Al melepas cengkeramannya dan berbalik ke dalam ruangan. Keheningan yang mencekam terjadi setelahnya sebelum Aldebaran tiba-tiba menyambar vas bunga yang ada di atas meja dan melemparnya sekuat tenaga ke dinding. Suara pecahan kaca yang nyaring menggema di sekeliling ruangan sementara Andin meringkuk tak berdaya di depan pintu, memandang suaminya dengan putus asa.

Beberapa saat kemudian, dengan terengah-engah, Aldebaran berjalan ke arahnya dan berlutut di hadapan Andin. 

"Andin ..." kata Aldebaran dengan suara parau dan putus asa. "Saya mohon, tolong minggir. Saya sudah ga punya tenaga lagi, Ndin. Balas dendam kamu berhasil. Saya sudah hancur sekarang." Aldebaran menghapus air matanya kasar dengan punggung tangannya.

"Mas Al ..." Tangis Andin tak terbendung lagi, dia sangat hancur melihat Al seperti ini. Mereka sama-sama hancur gara-gara perbuatannya.
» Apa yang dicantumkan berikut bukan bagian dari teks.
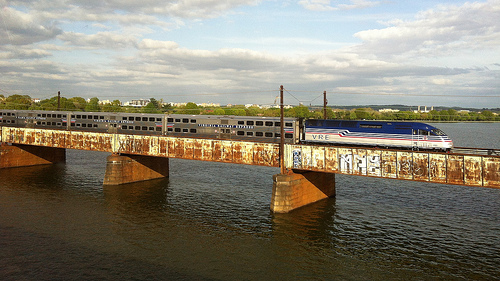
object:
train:
[224, 115, 454, 150]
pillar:
[269, 169, 335, 213]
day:
[128, 7, 265, 90]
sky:
[258, 14, 372, 49]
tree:
[364, 106, 463, 120]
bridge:
[306, 147, 414, 180]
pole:
[279, 84, 284, 175]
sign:
[312, 134, 330, 140]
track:
[458, 147, 495, 155]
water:
[329, 175, 432, 242]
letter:
[312, 134, 330, 140]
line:
[300, 90, 499, 98]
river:
[63, 180, 243, 275]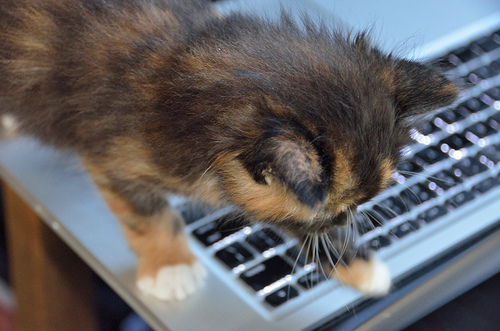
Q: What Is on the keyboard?
A: A kitty.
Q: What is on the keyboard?
A: White paws.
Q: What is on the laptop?
A: A kitty.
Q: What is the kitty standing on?
A: A kitten.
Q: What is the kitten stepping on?
A: A keyboard.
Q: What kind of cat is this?
A: Calico.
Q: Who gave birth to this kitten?
A: Mother cat.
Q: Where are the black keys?
A: Keyboard.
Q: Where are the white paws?
A: The kitten's feet.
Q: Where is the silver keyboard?
A: Under the kitten.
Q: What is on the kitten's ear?
A: Fur.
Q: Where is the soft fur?
A: On the kitten.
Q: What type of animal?
A: A cat.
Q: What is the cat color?
A: Brown and black.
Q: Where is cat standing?
A: On a laptop.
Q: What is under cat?
A: Keys.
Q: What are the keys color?
A: Black.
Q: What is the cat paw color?
A: White.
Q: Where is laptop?
A: On desk.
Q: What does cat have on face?
A: Whiskers.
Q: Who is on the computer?
A: A kitten.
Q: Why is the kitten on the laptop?
A: Walking.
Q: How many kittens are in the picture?
A: One.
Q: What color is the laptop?
A: Silver.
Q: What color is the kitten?
A: Black and orange.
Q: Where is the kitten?
A: Walking on the laptop.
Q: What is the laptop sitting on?
A: A table.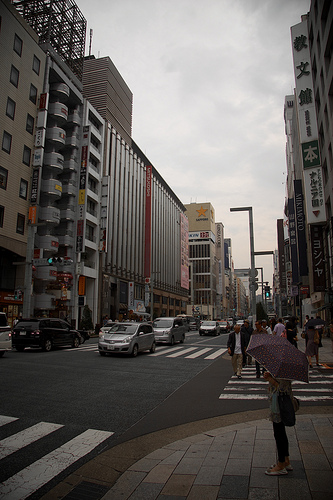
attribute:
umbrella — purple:
[245, 333, 310, 382]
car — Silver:
[97, 320, 155, 356]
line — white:
[216, 391, 332, 400]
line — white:
[223, 381, 329, 391]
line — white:
[226, 377, 326, 384]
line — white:
[205, 345, 230, 358]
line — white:
[0, 419, 66, 456]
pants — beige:
[231, 352, 243, 373]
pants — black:
[271, 421, 290, 460]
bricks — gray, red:
[105, 409, 329, 497]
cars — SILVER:
[100, 317, 185, 349]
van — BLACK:
[20, 316, 79, 344]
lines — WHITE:
[60, 443, 79, 462]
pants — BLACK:
[270, 421, 285, 459]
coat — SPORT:
[242, 329, 245, 348]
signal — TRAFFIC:
[40, 251, 68, 272]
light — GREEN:
[43, 251, 52, 265]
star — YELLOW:
[195, 201, 210, 217]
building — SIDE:
[186, 197, 219, 313]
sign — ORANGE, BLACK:
[76, 278, 82, 298]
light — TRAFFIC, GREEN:
[40, 242, 72, 270]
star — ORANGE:
[195, 197, 208, 221]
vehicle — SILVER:
[97, 320, 152, 352]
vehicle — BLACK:
[19, 313, 86, 354]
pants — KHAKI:
[231, 356, 241, 375]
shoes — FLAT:
[261, 460, 290, 481]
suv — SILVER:
[96, 321, 152, 356]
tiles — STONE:
[154, 457, 230, 491]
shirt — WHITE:
[232, 333, 240, 354]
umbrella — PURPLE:
[252, 324, 310, 383]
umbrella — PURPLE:
[255, 336, 297, 377]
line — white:
[183, 341, 212, 361]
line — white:
[179, 341, 214, 360]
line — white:
[3, 413, 65, 448]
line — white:
[5, 423, 117, 498]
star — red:
[194, 201, 209, 216]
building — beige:
[186, 197, 223, 320]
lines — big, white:
[183, 339, 214, 359]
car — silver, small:
[92, 316, 159, 358]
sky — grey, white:
[13, 1, 313, 294]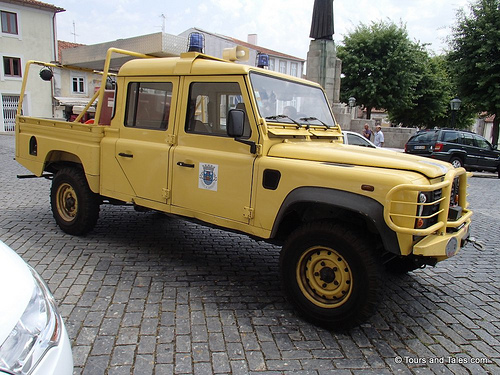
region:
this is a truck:
[11, 17, 478, 336]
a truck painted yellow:
[11, 37, 491, 324]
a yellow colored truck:
[5, 26, 465, 318]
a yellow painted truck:
[8, 37, 473, 334]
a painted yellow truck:
[19, 43, 481, 335]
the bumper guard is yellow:
[377, 161, 487, 268]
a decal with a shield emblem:
[190, 155, 231, 198]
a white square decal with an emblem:
[190, 158, 235, 213]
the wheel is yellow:
[283, 235, 364, 315]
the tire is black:
[262, 209, 397, 338]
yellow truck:
[11, 39, 476, 293]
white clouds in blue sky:
[385, 1, 422, 26]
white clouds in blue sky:
[414, 5, 451, 45]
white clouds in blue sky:
[358, 6, 388, 27]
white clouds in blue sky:
[252, 2, 299, 49]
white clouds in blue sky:
[215, 9, 246, 34]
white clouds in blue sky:
[232, 5, 286, 33]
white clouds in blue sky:
[170, 5, 220, 30]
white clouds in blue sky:
[98, 8, 136, 30]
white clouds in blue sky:
[71, 5, 108, 30]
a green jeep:
[411, 123, 498, 178]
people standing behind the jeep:
[356, 123, 397, 160]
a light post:
[448, 98, 459, 132]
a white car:
[4, 248, 89, 372]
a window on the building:
[1, 58, 27, 76]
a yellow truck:
[14, 50, 471, 310]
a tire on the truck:
[283, 230, 380, 344]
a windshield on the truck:
[253, 75, 327, 124]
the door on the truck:
[177, 82, 267, 214]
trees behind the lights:
[351, 50, 453, 122]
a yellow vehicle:
[6, 26, 491, 337]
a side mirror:
[223, 105, 260, 152]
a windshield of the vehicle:
[245, 65, 337, 127]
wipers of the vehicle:
[262, 112, 333, 132]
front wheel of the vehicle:
[272, 214, 393, 337]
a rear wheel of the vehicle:
[47, 162, 104, 240]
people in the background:
[360, 116, 387, 148]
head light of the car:
[0, 266, 59, 373]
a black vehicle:
[401, 121, 498, 176]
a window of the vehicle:
[181, 75, 253, 142]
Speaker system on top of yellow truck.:
[223, 44, 251, 61]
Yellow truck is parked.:
[16, 46, 471, 334]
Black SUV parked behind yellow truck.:
[403, 128, 499, 175]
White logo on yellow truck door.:
[197, 163, 218, 191]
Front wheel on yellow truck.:
[277, 221, 374, 333]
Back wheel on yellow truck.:
[50, 168, 98, 239]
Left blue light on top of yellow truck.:
[187, 31, 207, 53]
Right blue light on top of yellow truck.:
[257, 51, 269, 68]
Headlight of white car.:
[1, 264, 62, 374]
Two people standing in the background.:
[361, 123, 383, 147]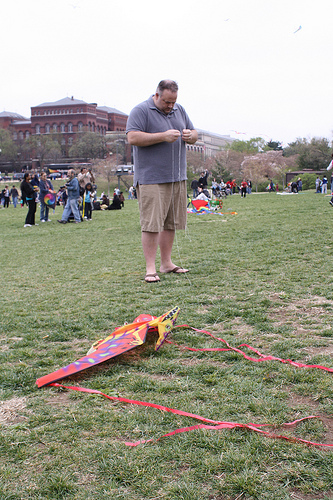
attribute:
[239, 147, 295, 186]
tree — brown, bare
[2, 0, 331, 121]
sky — cloudy, white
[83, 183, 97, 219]
child — walking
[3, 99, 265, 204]
buildings — brick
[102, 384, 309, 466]
tail — red 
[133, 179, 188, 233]
shorts — brown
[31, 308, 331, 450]
kite — yellow , purple, red, large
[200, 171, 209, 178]
arm — upraised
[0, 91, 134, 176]
building — institutional, brick, red, large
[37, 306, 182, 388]
kite — dragon, colorful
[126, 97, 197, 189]
shirt — gray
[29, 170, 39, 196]
child — small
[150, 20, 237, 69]
clouds — white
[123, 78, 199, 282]
man — older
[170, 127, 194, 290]
string — kite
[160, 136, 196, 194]
ribbons — red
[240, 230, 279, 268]
grass — green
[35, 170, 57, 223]
jeans — blue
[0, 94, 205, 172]
building — large, red, brick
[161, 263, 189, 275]
shoe — brown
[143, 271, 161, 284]
shoe — brown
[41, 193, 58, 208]
object — colored, circular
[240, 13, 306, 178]
kite — airborne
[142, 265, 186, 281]
flip flops — brown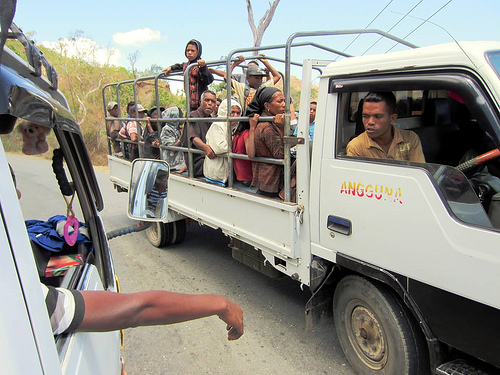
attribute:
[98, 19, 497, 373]
truck — white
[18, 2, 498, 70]
sky — blue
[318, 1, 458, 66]
three wires — suspended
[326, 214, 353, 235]
door handle — black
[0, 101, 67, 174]
bear — tan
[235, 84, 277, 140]
scarf — black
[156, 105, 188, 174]
person — seated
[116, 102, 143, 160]
person — seated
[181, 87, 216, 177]
person — seated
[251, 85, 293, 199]
person — seated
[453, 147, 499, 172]
steering wheel — red, gray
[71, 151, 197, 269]
mirror — barely visible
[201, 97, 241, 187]
person — seated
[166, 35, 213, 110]
jacket — hooded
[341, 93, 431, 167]
person — looking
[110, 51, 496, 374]
truck — white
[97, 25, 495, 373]
vehicle — white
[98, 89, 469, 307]
truck — white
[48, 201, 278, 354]
arm — restingq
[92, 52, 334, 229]
ribs — metal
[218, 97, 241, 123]
hood — white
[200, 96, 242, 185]
jacket — white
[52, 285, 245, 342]
arm — right arm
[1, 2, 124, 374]
vehicle — white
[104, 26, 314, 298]
back — long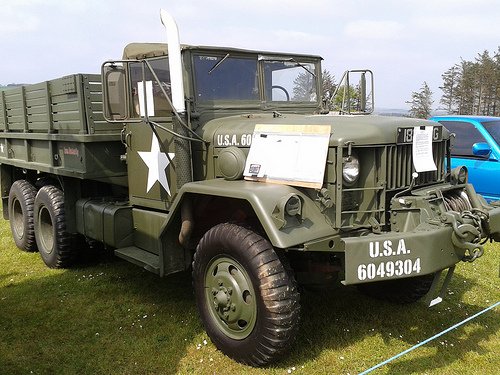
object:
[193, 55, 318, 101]
windshield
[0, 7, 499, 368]
lorry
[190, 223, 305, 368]
wheel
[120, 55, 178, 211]
door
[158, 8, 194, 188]
chimney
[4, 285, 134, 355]
grass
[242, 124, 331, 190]
flyer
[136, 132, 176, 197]
emblem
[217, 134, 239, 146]
usa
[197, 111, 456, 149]
hood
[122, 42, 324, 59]
roof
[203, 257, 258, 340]
hubcaps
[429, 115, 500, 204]
truck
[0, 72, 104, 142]
bed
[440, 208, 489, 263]
chain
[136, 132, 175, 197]
star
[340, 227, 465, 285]
bumper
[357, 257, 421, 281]
numbers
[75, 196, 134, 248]
tank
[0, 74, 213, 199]
side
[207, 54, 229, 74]
wipers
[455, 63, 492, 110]
trees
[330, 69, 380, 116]
distance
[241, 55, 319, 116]
driving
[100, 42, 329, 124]
cab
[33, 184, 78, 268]
tires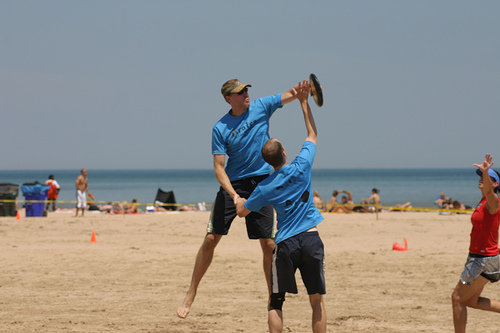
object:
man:
[176, 78, 322, 318]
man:
[235, 80, 326, 332]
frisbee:
[309, 73, 324, 107]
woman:
[362, 188, 382, 211]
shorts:
[460, 251, 500, 286]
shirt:
[469, 196, 500, 256]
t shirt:
[212, 93, 283, 181]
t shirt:
[244, 140, 324, 244]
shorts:
[207, 175, 277, 239]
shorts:
[271, 231, 326, 295]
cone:
[392, 238, 408, 252]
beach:
[1, 208, 499, 332]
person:
[44, 174, 60, 212]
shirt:
[45, 179, 60, 199]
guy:
[74, 168, 94, 218]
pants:
[76, 189, 88, 209]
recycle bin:
[20, 181, 52, 217]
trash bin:
[0, 183, 20, 217]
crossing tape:
[0, 197, 477, 216]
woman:
[451, 153, 500, 333]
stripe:
[272, 243, 279, 294]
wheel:
[42, 210, 47, 217]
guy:
[337, 189, 375, 212]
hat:
[221, 79, 252, 98]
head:
[221, 79, 252, 109]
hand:
[291, 79, 312, 101]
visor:
[475, 167, 499, 183]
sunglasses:
[228, 87, 249, 97]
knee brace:
[268, 291, 286, 312]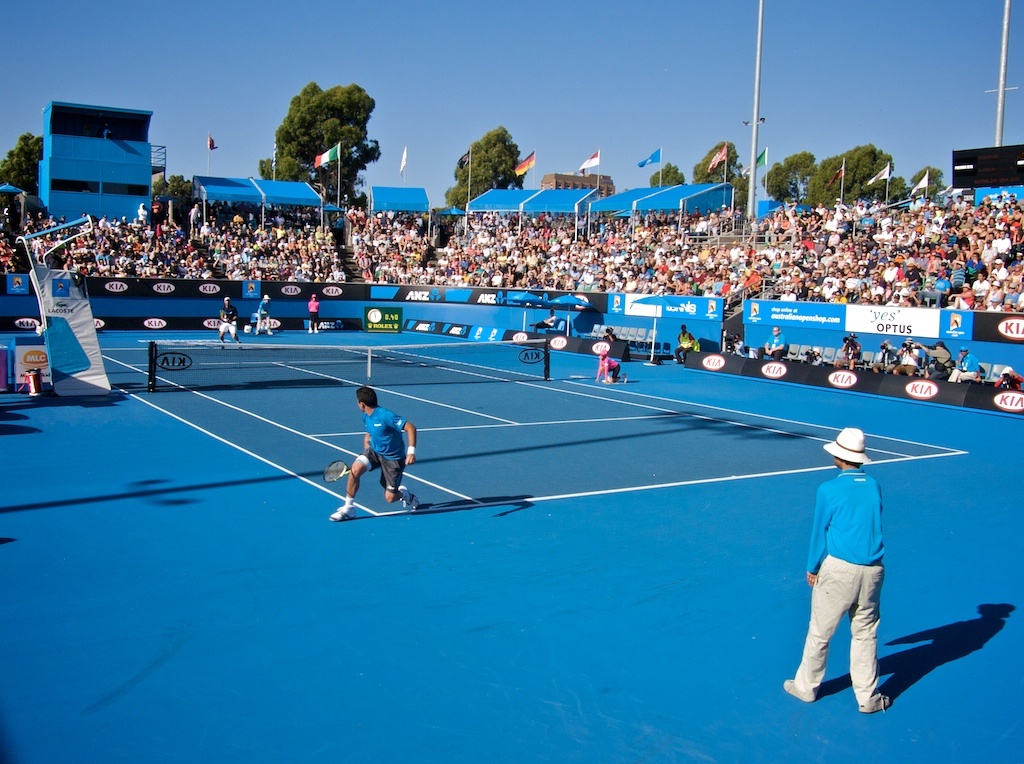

"Aku cinta sama kamu, Mas ..." kata Andin terisak. "Mungkin suatu hari nanti kamu bisa maafin aku." 

Andin menatap suaminya dengan tatapan memohon. Tetapi Aldebaran mengalihkan pandangannya dari Andin, memindahkan tubuh Andin dengan lembut dari depan pintu, dan berjalan keluar dari sana tanpa sedikit pun menoleh ke belakang.